It’s no secret that the Hollywood Comet loves musicals.
In 2010, I revealed I had seen 400 movie musicals over the course of eight years. Now that number is over 500. To celebrate and share this musical love, here is my weekly feature about musicals.
This week’s musical:
“Swing!” (1938)– Musical #598
Micheaux Pictures Corporation
Cora Green, Larry Seymour, Dorothy Van Engle, Hazel Diaz, Alec Lovejoy, Amanda Randolph, Trixie Smith, Carman Newsome, Doli Armena, Consuelo Harris, George R. Taylor, The Tyler Twins, Leon Gross & His Orchestra
Mandy (Green) works as a cook for a rich family in Birmingham, AL. Her husband Cornell (Seymour) says he’s a business man, but he takes all of Mandy’s money and spends it on Eloise Jackson (Diaz) who he cheating on Mandy with. After Mandy finds the two in a nightclub, Eloise moves to New York City and changes her name to Cora Smith and hopes to become an actress. Eloise’s husband Lem (Lovejoy) follows her to New York City, and Mandy moves to the New York as well when she leaves Cornell. Lena Powell also is from Birmingham and is now working for Ted Gregory, a stage producer. Lena helps Cora get a job as a seamstress for the show, which happens to be the show that Eloise is starring in.
– Written and directed by Oscar Micheaux. It was adapted by Micheaux’s story “Mandy.”
– “Swing!” is only one of two films Cora Green starred in. The other was “Moon Over Harlem.”
– “Swing!” is what is known as a “race film,” which is a film that has an all-African American cast and was released made between 1915 and 1950. These films were usually produced outside of the Hollywood studio system.
– Trumpet player Doli Armena
-“Bei Mir Bist di Schön” performed by Cora Green
-“Heaven Help This Heart of Mine” performed by Cora Green
During the classic film era, when African Americans went to the movies, they generally saw caricatures of themselves on screens. Often black actors were playing maids or janitors, and often giving demoralizing performances – like Willie Best who was afraid of his own shadow in many films.
African American filmmakers like Oscar Micheaux created films with all black casts and putting them as everyday people and not the caricatures seen in other films. “Swing!” (1938) is a musical example. However, though it is a categorized as a musical and has a title that would suggest a musical, “Swing!” is a drama in the first half of the film and in the second, a backstage musical.

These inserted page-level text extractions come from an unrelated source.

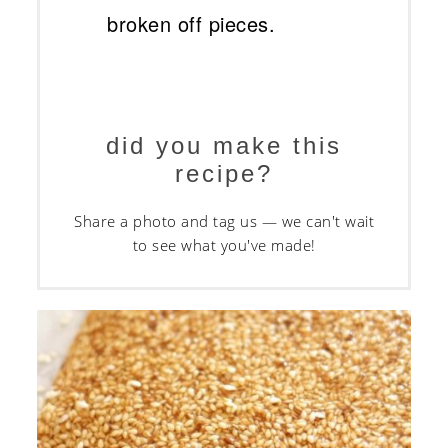
broken off pieces.
did you make this
recipe?
Share a photo and tag us — we can't wait
to see what you've made!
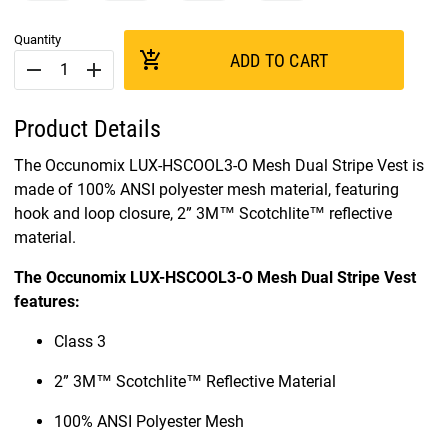
Quantity
add_shopping_cart
ADD TO CART
remove
add
Product Details
The Occunomix LUX-HSCOOL3-O Mesh Dual Stripe Vest is
made of 100% ANSI polyester mesh material, featuring
hook and loop closure, 2” 3M™ Scotchlite™ reflective
material.
The Occunomix LUX-HSCOOL3-O Mesh Dual Stripe Vest
features:
Class 3
2” 3M™ Scotchlite™ Reflective Material
100% ANSI Polyester Mesh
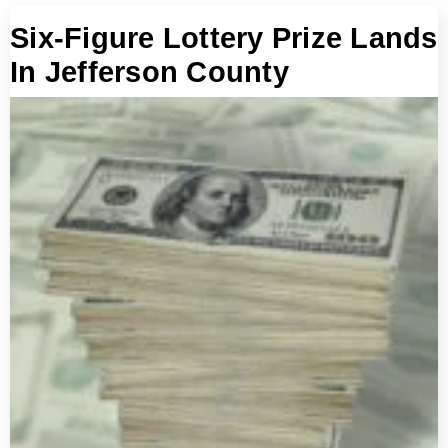
Six-Figure Lottery Prize Lands
In Jefferson County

In his introduction, former Turner Classic Movies film historian Robert Osborne calls the film a cautionary musical tale about people moving from the south to the big city. In a way it is, but not for all of the characters.
For the characters played by Hazel Diaz and Alec Lovejoy (Eloise and Lem), they move from Alabama to New York City and get into trouble. Though Diaz’s character becomes a performer, she drinks too much and is late for rehearsals. This ends up being her downfall – literally, she falls and breaks her leg. Her husband played by Alec Lovejoy, gets involved in crime. However, other characters find success. Dorothy Van Engle’s character of Lena has left Alabama, went to school and has a profitable job and her own apartment. Cora Green’s character arrives in the city down on her luck and broken-hearted but becomes a success on Broadway.

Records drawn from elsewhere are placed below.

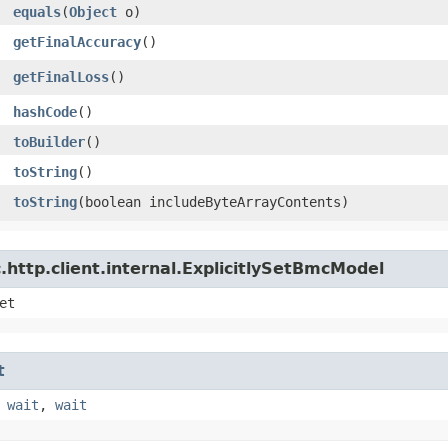
equals
​(
Object
o)
getFinalAccuracy
()
getFinalLoss
()
hashCode
()
toBuilder
()
toString
()
toString
​(boolean includeByteArrayContents)
http.client.internal.ExplicitlySetBmcModel
et
t
,
wait
,
wait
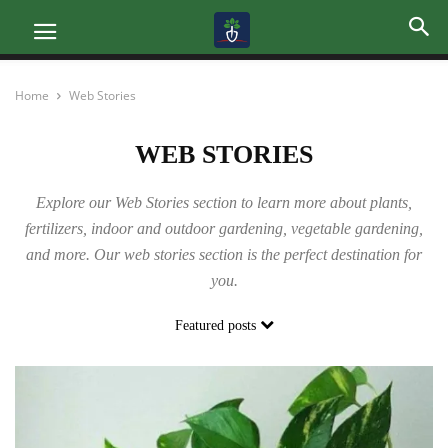
Home
Web Stories
WEB STORIES
Explore our Web Stories section to learn more about plants,
fertilizers, indoor and outdoor gardening, vegetable gardening,
and more. Our web stories section is the perfect destination for
you.
Featured posts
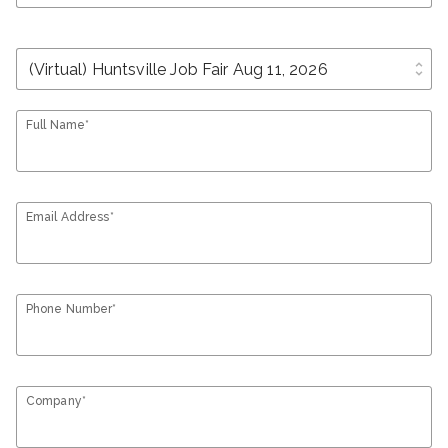
unfold_more
Full Name*
Email Address*
Phone Number*
Company*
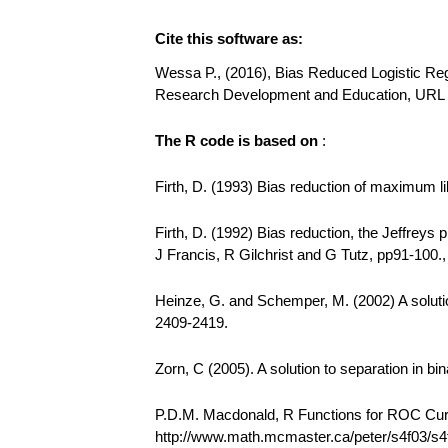
Cite this software as:
Wessa P., (2016), Bias Reduced Logistic Regr
Research Development and Education, URL h
The R code is based on
:
Firth, D. (1993) Bias reduction of maximum li
Firth, D. (1992) Bias reduction, the Jeffreys
J Francis, R Gilchrist and G Tutz, pp91-100.
Heinze, G. and Schemper, M. (2002) A solution 
2409-2419.
Zorn, C (2005). A solution to separation in bi
P.D.M. Macdonald, R Functions for ROC C
http://www.math.mcmaster.ca/peter/s4f03/s4f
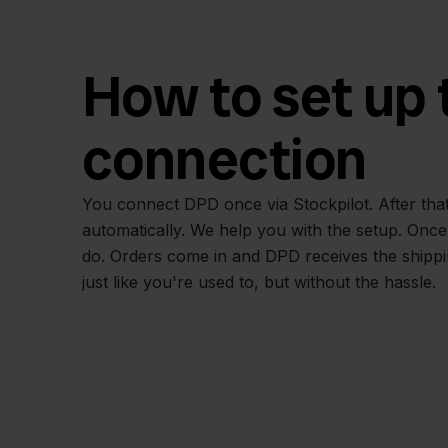
How to set up 
connection
You connect DPD once via Stockpilot. After that
automatically. We help you with the setup. Once it's
do. Orders come in and DPD receives the shippin
just like you're used to, but without the hassle.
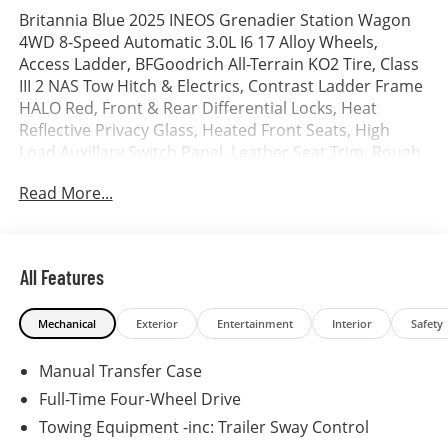
Britannia Blue 2025 INEOS Grenadier Station Wagon
4WD 8-Speed Automatic 3.0L I6 17 Alloy Wheels,
Access Ladder, BFGoodrich All-Terrain KO2 Tire, Class
III 2 NAS Tow Hitch & Electrics, Contrast Ladder Frame
HALO Red, Front & Rear Differential Locks, Heat
Reflective Privacy Glass, Heated Front Seats, High
Load Auxillary Switch Panel, Leather Seat Trim, Rough
Pack w/17 Wheels, Saddle Leather Driver's Pack, Safari
Read More...
Windows, Scottish White Painted Contrast Roof, Spare
Wheel Lockable Storage Box.
All Features
Mechanical
Exterior
Entertainment
Interior
Safety
Manual Transfer Case
Full-Time Four-Wheel Drive
Towing Equipment -inc: Trailer Sway Control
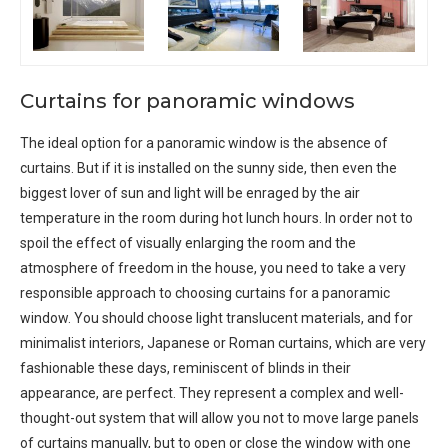
Curtains for panoramic windows
The ideal option for a panoramic window is the absence of
curtains. But if it is installed on the sunny side, then even the
biggest lover of sun and light will be enraged by the air
temperature in the room during hot lunch hours. In order not to
spoil the effect of visually enlarging the room and the
atmosphere of freedom in the house, you need to take a very
responsible approach to choosing curtains for a panoramic
window. You should choose light translucent materials, and for
minimalist interiors, Japanese or Roman curtains, which are very
fashionable these days, reminiscent of blinds in their
appearance, are perfect. They represent a complex and well-
thought-out system that will allow you not to move large panels
of curtains manually, but to open or close the window with one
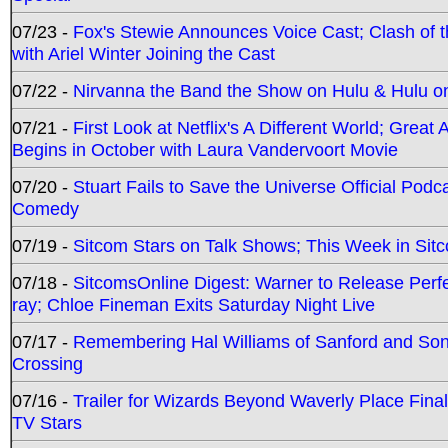
07/23 -
Fox's Stewie Announces Voice Cast; Clash of 
with Ariel Winter Joining the Cast
07/22 -
Nirvanna the Band the Show on Hulu & Hulu on 
07/21 -
First Look at Netflix's A Different World; Grea
Begins in October with Laura Vandervoort Movie
07/20 -
Stuart Fails to Save the Universe Official Podc
Comedy
07/19 -
Sitcom Stars on Talk Shows; This Week in Sit
07/18 -
SitcomsOnline Digest: Warner to Release Perfe
ray; Chloe Fineman Exits Saturday Night Live
07/17 -
Remembering Hal Williams of Sanford and So
Crossing
07/16 -
Trailer for Wizards Beyond Waverly Place Final
TV Stars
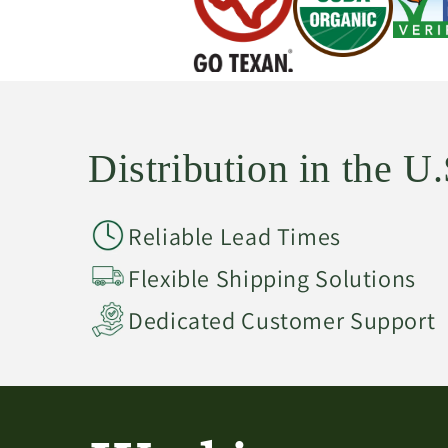
Distribution in the 
Reliable Lead Times
Flexible Shipping Solutions
Dedicated Customer Support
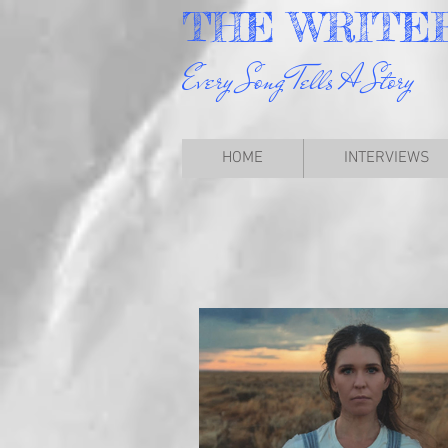
THE
WRITE
Every Song Tells A Story
HOME
INTERVIEWS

In a way, the story reminds me of “42nd Street.” The temperamental and spoiled star ends up breaking her leg and an unknown performer saves the show and becomes a success.
Many of the performers in “Swing!” were not stars and many were in less than five films, including the leads Cora Green, Hazel Diaz and Dorothy Van Engle. Green was a well-known singer in vaudeville and was in all African American musical revues. Others, like Van Engle, acted mainly only in Micheaux films, according to Disintegrating the Musical by Arthur Knight.
While Micheaux’s films were groundbreaking, he did also play into black stereotypes. For example, in “Swing!” the white “angel” who funds the show says the show name should be changed to “Ah Lubs Dat Man” with a lead singer “fum Bumin-ham.”
Along with changing the show name to something demeaning to the actors, Mandy – played by Cora Green – also goes back to her no good husband. These turn of events don’t feel like a happy ending to me, and I’m not sure if that was the goal.
Despite some issues with the plot, the film gives us the opportunity to see some great talent. Cora Green’s performance of the song “Bei Mir Bist di Schön” is a real highlight. We also get to see Doli Armena, also known as Dolly Jones, perform her trumpet on the film, which is a treat. Armena was the first female trumpet player to be recorded and “Swing!” was, unfortunately, her only screen appearance.
“Swing!” (1938) is an interesting film as it is part of Oscar Micheaux’s repertoire, and was towards the end of his career. Though the plot has some issues, I loved getting to see the talents of performers who I would not see showcased in other films.